The new bill will mean passengers' names and other data will be recorded before they board an aircraft and will be compared to black lists of terrorist's names, the Home Affairs Minister Jan Jambon said. The Data on each passenger ticket will be checked against the data on the passenger's identification.
Belgium has been rocked by a series of terrorist attacks — both within its borders and beyond — which have exposed deep flaws in its intelligence services and law enforcement agencies. Despite being part of the EU Schengen 'open borders area — which allows for unrestricted movement of people — Belgium is set to introduce full border checks for air and railroad travel.
Belgium has been one of the main countries in Europe to be targeted by radicalized Islamic terrorists, with attacks on Brussels airport, the metro and links with the November 13, 2015 Paris attacks.
Many of the Paris attackers came from — or had links with — the poor district of Molenbeek, in Brussels, which was also targeted by intelligence agencies following the Charlie Hebdo attacks in January 2015.
The Mayor of Molenbeek — dubbed a "terrorists' den" because of the sheer number of jihadists living there — in November 2016, admitted receiving a list of 80 suspected Islamic militants living in the area.
Salah Abdeslam, a Belgium-born French national of Moroccan descent is accused of involvement in the attacks in Paris on 13 November in which 130 people were killed and 368 others were injured.

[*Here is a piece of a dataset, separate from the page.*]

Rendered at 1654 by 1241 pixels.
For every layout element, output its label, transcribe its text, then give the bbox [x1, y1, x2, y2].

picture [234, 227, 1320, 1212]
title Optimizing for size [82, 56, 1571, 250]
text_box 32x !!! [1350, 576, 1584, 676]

Abdelhamid Abaaoud — the ringleader of the attack —was a Belgian-Moroccan Islamic terrorist, killed during a police raid in the suburb of Saint-Denis in north Paris.
Ibrahim El Bakraoui, Najm al-Ashrawi, and Khalid al-Bakrawi were all Belgian nationals of Moroccan descent, who were the suicide bombers involved in the Brussels airport and the Maalbeek metro station in Brussels on 22 March 2016.